According to the survey, 92 percent of respondents agreed that the faculty should be given more time to exchange ideas, collaborate, discuss student needs and develop curricula. Ninety-two percent of respondents also agreed that collaborative partnerships among various offices and academic programs—including student services and DEI offices—should be nurtured to help reimagine teaching and learning.
McConnell said successful transitions in learning during the pandemic were due to faculty focusing on their students’ needs in redesigning courses. For the first time, many faculty interacted meaningfully with the other educators on campus who could help them connect with assessment resources, she said.
Ninety-six percent of respondents agreed that faculty should be clear and transparent in regularly communicating their teaching approach and curricular design to students, and 92 percent said that student experiences should inform teaching strategies.
Jankowski said institutions need to keep an ear out and listen to students about which learning practices are working and which aren’t.
“To assume that we know what solutions we need moving forward to best meet their needs without students, I would think be a huge misstep and something that I think we know in principle,” Jankowski said. “But in thinking about what that actually materializes into, or how that becomes a dynamic in our course, that’s something that faculty are still working out.”

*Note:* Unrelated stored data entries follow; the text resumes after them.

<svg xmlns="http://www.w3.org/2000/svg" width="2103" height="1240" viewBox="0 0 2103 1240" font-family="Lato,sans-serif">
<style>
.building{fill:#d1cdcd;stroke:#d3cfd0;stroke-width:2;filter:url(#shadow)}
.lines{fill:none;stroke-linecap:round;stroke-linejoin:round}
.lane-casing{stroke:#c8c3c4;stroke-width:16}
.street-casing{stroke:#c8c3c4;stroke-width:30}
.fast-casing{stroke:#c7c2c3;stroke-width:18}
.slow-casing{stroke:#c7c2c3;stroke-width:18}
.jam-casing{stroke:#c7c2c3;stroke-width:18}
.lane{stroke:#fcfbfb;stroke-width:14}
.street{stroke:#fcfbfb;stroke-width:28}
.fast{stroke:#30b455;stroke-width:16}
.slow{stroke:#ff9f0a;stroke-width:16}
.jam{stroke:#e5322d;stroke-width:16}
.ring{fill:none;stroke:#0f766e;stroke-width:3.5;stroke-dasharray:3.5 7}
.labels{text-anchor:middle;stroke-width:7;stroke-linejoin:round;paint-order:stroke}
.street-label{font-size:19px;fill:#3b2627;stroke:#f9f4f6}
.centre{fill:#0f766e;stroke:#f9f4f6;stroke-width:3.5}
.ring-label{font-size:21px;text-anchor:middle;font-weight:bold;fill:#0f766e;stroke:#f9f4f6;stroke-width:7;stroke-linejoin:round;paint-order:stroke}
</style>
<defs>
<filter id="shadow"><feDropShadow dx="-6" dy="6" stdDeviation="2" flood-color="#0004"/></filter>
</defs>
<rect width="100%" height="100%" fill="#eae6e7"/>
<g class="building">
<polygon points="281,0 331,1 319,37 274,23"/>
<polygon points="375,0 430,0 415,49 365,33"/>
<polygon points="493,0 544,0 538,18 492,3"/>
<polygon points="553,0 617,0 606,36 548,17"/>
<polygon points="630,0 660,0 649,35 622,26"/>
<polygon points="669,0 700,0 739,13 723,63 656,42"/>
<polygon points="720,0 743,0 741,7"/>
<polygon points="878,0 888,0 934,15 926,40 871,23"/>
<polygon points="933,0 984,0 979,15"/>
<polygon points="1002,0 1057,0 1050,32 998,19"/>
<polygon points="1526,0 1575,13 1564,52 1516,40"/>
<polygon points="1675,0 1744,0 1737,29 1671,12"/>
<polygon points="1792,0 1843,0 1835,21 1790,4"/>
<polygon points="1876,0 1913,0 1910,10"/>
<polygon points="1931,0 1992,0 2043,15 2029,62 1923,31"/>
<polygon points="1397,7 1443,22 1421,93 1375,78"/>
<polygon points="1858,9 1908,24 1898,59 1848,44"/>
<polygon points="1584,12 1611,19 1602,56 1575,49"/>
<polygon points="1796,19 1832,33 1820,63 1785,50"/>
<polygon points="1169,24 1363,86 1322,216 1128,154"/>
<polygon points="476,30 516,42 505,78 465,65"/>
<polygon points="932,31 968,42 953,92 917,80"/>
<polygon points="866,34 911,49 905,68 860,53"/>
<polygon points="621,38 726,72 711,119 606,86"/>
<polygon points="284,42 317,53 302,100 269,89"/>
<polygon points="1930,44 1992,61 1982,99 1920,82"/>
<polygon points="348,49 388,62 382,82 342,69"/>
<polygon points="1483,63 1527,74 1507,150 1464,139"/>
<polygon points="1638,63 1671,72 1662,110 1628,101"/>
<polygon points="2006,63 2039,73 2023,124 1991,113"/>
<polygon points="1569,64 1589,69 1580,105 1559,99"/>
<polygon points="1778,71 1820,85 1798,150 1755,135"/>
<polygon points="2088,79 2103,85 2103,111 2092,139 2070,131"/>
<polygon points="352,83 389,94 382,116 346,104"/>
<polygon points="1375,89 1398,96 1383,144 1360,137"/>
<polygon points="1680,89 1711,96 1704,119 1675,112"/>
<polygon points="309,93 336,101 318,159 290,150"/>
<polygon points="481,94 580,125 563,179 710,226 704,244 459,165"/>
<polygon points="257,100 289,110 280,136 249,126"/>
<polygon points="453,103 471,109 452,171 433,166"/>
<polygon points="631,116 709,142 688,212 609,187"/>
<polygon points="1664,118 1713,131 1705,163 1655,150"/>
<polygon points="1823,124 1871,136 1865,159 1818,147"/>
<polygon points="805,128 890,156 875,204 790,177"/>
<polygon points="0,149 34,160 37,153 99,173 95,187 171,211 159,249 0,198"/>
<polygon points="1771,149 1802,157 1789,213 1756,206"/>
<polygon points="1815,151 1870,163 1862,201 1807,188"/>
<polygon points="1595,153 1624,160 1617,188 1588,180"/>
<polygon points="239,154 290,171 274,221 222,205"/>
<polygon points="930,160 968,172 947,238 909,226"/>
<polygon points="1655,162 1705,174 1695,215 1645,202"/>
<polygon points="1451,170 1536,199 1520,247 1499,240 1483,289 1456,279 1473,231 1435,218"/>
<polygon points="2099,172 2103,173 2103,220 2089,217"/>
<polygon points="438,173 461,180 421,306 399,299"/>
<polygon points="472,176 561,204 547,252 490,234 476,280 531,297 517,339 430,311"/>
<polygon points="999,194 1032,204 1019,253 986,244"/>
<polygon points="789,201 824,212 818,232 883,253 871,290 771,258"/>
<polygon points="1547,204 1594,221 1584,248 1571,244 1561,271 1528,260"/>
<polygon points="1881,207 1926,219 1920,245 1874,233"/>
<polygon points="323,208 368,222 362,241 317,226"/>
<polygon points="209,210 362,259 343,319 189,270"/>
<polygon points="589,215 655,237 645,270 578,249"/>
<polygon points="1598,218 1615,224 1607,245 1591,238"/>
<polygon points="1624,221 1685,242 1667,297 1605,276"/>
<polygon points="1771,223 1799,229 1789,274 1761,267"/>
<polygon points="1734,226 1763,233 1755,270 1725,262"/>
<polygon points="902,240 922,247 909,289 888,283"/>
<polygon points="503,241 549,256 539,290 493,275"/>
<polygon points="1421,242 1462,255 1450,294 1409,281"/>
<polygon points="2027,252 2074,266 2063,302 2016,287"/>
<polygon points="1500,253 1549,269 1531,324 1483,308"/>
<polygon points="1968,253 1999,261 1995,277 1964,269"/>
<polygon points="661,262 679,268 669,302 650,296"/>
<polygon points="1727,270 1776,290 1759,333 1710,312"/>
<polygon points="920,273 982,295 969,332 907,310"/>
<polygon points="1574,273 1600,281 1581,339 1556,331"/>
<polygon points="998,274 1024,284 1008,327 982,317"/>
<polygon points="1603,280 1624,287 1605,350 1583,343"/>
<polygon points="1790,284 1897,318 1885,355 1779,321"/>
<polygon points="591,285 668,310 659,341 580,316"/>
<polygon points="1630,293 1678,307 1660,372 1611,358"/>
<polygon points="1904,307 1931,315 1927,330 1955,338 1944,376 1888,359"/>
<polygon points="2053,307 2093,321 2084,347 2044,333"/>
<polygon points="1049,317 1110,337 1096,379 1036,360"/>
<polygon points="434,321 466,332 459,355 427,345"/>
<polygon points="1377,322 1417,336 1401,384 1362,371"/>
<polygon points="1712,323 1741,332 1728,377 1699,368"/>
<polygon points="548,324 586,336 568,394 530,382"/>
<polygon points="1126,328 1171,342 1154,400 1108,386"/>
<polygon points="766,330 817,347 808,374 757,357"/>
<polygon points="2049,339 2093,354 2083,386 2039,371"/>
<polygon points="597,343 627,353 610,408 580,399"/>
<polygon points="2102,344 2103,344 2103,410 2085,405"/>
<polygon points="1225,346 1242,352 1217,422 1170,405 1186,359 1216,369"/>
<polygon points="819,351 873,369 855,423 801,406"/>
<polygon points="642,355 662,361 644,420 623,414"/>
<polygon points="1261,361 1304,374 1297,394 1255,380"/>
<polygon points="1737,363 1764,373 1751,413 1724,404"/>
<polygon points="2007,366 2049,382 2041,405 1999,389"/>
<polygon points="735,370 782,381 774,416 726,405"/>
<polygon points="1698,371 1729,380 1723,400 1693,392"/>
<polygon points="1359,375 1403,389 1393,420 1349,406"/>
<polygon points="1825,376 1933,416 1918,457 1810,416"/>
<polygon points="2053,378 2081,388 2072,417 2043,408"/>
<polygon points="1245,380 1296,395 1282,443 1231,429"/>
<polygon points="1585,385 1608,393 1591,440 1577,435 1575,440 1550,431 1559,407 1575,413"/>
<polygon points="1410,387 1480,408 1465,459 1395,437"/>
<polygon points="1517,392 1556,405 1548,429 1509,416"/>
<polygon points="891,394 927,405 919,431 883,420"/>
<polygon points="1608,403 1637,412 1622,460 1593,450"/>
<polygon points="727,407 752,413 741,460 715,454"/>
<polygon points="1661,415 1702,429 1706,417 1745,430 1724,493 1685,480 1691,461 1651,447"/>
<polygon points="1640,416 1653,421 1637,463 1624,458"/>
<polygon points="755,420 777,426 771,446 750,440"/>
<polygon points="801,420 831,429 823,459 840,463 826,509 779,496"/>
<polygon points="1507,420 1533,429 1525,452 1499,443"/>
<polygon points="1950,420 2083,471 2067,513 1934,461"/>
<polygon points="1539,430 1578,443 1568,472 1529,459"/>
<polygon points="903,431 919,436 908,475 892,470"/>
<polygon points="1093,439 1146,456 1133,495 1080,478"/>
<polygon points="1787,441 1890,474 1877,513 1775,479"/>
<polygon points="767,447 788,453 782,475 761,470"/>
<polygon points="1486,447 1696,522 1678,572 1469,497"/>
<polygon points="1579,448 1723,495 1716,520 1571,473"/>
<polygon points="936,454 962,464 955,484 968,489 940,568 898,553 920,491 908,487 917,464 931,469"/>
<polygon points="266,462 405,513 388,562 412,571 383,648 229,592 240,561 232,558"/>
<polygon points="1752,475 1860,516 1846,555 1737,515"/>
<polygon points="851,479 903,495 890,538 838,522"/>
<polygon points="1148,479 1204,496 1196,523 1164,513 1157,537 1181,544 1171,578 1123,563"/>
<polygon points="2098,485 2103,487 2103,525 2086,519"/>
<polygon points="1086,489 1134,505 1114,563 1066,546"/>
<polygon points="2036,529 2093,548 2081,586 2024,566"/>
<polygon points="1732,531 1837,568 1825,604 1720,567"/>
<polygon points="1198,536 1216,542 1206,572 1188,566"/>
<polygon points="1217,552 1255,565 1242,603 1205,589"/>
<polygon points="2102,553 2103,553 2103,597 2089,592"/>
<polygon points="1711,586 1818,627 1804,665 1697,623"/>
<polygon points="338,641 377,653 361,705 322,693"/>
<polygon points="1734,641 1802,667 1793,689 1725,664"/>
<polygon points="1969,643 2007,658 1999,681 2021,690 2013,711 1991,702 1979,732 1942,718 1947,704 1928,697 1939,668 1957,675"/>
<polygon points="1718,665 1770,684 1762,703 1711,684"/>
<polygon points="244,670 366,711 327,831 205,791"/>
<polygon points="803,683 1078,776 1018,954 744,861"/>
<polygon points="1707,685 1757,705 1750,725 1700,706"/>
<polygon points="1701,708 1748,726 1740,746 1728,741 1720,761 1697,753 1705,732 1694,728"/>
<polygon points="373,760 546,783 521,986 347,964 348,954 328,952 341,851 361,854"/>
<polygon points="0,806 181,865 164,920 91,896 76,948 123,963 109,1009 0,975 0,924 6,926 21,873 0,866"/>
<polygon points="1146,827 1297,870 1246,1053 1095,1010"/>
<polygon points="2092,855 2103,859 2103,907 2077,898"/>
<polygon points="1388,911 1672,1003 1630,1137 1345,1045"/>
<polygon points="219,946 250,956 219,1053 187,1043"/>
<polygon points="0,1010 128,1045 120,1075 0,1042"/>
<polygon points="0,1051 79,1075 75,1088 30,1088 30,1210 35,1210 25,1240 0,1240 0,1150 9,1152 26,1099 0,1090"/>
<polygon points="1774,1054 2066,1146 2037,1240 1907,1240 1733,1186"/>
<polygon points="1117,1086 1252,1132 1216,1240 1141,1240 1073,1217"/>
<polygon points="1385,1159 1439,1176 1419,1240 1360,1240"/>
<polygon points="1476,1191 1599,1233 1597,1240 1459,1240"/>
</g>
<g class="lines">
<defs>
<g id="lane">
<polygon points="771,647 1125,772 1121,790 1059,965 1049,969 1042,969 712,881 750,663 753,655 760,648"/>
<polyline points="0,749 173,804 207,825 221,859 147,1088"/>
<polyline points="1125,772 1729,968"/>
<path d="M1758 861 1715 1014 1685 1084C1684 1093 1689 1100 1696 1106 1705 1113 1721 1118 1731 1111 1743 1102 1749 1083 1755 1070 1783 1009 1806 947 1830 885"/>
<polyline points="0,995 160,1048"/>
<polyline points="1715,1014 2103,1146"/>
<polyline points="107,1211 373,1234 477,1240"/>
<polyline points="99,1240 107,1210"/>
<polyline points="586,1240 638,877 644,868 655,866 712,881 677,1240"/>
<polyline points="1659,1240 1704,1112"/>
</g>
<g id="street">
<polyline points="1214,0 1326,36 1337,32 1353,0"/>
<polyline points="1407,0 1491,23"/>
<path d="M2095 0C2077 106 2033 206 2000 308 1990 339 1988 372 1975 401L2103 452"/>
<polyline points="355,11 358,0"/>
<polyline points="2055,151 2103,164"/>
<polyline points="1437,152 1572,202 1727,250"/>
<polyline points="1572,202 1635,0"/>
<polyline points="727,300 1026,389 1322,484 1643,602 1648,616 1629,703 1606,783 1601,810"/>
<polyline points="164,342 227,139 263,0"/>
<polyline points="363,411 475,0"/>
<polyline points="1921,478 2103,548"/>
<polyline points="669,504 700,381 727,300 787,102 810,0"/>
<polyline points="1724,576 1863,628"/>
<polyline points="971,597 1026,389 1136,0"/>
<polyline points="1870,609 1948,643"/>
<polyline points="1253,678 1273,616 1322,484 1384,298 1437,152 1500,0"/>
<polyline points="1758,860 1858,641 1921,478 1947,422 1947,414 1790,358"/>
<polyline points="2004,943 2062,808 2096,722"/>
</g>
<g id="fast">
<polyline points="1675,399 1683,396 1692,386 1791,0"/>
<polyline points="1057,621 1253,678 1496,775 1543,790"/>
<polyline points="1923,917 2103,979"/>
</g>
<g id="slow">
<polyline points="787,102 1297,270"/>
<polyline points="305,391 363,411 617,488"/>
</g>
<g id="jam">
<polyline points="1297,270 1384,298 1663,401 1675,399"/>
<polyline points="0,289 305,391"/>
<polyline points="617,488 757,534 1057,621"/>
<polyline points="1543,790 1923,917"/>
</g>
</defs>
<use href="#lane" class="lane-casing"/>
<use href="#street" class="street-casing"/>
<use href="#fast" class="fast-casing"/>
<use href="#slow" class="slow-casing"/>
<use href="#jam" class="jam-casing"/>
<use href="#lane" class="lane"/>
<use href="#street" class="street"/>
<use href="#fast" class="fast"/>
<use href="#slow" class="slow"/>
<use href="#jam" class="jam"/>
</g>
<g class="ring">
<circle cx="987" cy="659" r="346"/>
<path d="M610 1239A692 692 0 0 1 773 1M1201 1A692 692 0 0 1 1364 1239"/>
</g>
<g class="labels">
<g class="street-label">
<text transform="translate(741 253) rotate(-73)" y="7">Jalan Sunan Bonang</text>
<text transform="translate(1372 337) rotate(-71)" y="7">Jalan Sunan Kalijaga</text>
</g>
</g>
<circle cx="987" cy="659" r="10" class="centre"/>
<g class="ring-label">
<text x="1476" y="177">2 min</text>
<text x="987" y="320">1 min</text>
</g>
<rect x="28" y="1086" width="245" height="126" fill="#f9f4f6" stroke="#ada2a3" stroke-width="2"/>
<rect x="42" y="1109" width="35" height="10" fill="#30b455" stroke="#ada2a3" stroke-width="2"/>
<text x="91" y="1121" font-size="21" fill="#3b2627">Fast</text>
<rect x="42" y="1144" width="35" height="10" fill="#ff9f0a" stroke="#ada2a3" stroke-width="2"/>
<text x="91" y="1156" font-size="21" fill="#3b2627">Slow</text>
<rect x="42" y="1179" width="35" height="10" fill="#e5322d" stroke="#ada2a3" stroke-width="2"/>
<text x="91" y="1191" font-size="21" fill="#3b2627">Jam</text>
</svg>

McConnell said, looking forward, she’s interested in seeing which learning solutions that emerged during the pandemic persist and which fade into the background.
“I am hopeful that the connections and support structures for teaching, learning and assessment not only continue to exist but are now seen as true collaborators in this space,” McConnell said. “It’s about empowering faculty with the tools and techniques to achieve excellence in teaching, learning and assessment.”
(This story has been updated to correct the name of the company that sponsored the survey; it’s ExamSoft.)